Anyway, they fit that brilliantly simple formula which Plomley, then a compere and writer, suggested in a letter to the BBC. One cold night in November 1941 at his digs in Hertfordshire his fire had gone out and he was already in pyjamas. “Nevertheless, I sat down at my typewriter,” he recalled in his first book, “and wrote to Leslie Perowne, who was in charge of the lighter kinds of record programmes.”
Because Plomley was a freelance, Desert Island Discs became his copyright. After his death in 1985 it went to his wife, Diana Wong. She still owns it but is now in her eighties and their daughter, Almond, acts for her.

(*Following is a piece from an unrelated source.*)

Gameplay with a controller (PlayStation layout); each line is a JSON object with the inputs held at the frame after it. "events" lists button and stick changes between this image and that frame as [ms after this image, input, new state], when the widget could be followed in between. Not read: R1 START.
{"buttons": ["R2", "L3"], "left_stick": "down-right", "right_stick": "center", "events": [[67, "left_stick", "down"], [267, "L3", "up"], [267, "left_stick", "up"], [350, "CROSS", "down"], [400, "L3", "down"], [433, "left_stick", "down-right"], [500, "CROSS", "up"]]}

Mother and daughter and the BBC agree on the need to have Plomley mentioned in the credits and the corporation pays Diana an annual sum (£5,000 in 1996, so probably more now). However, the family and the BBC cannot agree on the availability of the show after its weekly broadcast. This is why it is not available to listen to via the BBC’s website. Anybody hoping for that is greeted with this terse message: “For rights reasons, Desert Island Discs is not available as a listen again item.”
Wong has not been slow to assess her late husband’s successors. She was sharply critical, as were others, of Michael Parkinson’s two-year stint (1986-87). About Lawley she has been more muted, though famously remarking after the Brown edition that she demonstrated “an extraordinary obsession with other people’s sex lives”.
Young, who will be the fourth host of the show in its 64-year history, will have a hard act to follow, for at her best — neither coquettish nor frosty, neither intrusive nor fawning — Lawley has been superb. My eyes mist over even now, almost 17 years after it went out, at her sensitive treatment of the pianist John Ogdon, who described how his therapy for mental illness had involved the baking of sponge cakes.
Desert Island Discs is of course a list, and people love lists. It is a game, although not one played against others. But above all, if taken sufficiently seriously by the guest, it is about one life and the music flowing through it — music that touches a chord, recaptures a moment, offers solace, comfort, meaning and happiness. There is no reason why it should not go on for ever.